Segment Start: PROVIDED RECORDS

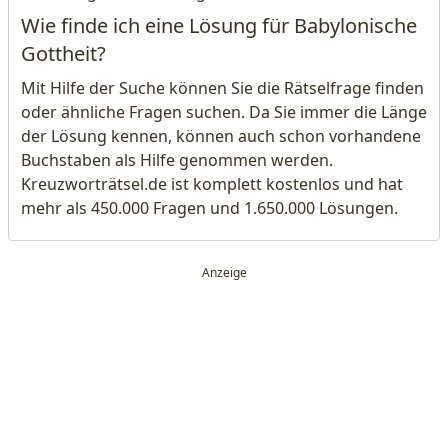
Wie finde ich eine Lösung für Babylonische
Gottheit?
Mit Hilfe der Suche können Sie die Rätselfrage finden
oder ähnliche Fragen suchen. Da Sie immer die Länge
der Lösung kennen, können auch schon vorhandene
Buchstaben als Hilfe genommen werden.
Kreuzworträtsel.de ist komplett kostenlos und hat
mehr als 450.000 Fragen und 1.650.000 Lösungen.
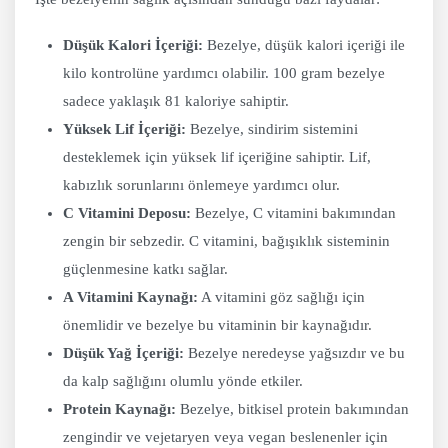
Düşük Kalori İçeriği:
Bezelye, düşük kalori içeriği ile
kilo kontrolüne yardımcı olabilir. 100 gram bezelye
sadece yaklaşık 81 kaloriye sahiptir.
Yüksek Lif İçeriği:
Bezelye, sindirim sistemini
desteklemek için yüksek lif içeriğine sahiptir. Lif,
kabızlık sorunlarını önlemeye yardımcı olur.
C Vitamini Deposu:
Bezelye, C vitamini bakımından
zengin bir sebzedir. C vitamini, bağışıklık sisteminin
güçlenmesine katkı sağlar.
A Vitamini Kaynağı:
A vitamini göz sağlığı için
önemlidir ve bezelye bu vitaminin bir kaynağıdır.
Düşük Yağ İçeriği:
Bezelye neredeyse yağsızdır ve bu
da kalp sağlığını olumlu yönde etkiler.
Protein Kaynağı:
Bezelye, bitkisel protein bakımından
zengindir ve vejetaryen veya vegan beslenenler için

Segment End: PROVIDED RECORDS

WORK TASK: In the copy, omit the pictures and give every line of the data exactly.

PROBLEM SOLUTION:
Wie finde ich eine Lösung für Babylonische
Gottheit?
Mit Hilfe der Suche können Sie die Rätselfrage finden
oder ähnliche Fragen suchen. Da Sie immer die Länge
der Lösung kennen, können auch schon vorhandene
Buchstaben als Hilfe genommen werden.
Kreuzworträtsel.de ist komplett kostenlos und hat
mehr als 450.000 Fragen und 1.650.000 Lösungen.
Düşük Kalori İçeriği:
Bezelye, düşük kalori içeriği ile
kilo kontrolüne yardımcı olabilir. 100 gram bezelye
sadece yaklaşık 81 kaloriye sahiptir.
Yüksek Lif İçeriği:
Bezelye, sindirim sistemini
desteklemek için yüksek lif içeriğine sahiptir. Lif,
kabızlık sorunlarını önlemeye yardımcı olur.
C Vitamini Deposu:
Bezelye, C vitamini bakımından
zengin bir sebzedir. C vitamini, bağışıklık sisteminin
güçlenmesine katkı sağlar.
A Vitamini Kaynağı:
A vitamini göz sağlığı için
önemlidir ve bezelye bu vitaminin bir kaynağıdır.
Düşük Yağ İçeriği:
Bezelye neredeyse yağsızdır ve bu
da kalp sağlığını olumlu yönde etkiler.
Protein Kaynağı:
Bezelye, bitkisel protein bakımından
zengindir ve vejetaryen veya vegan beslenenler için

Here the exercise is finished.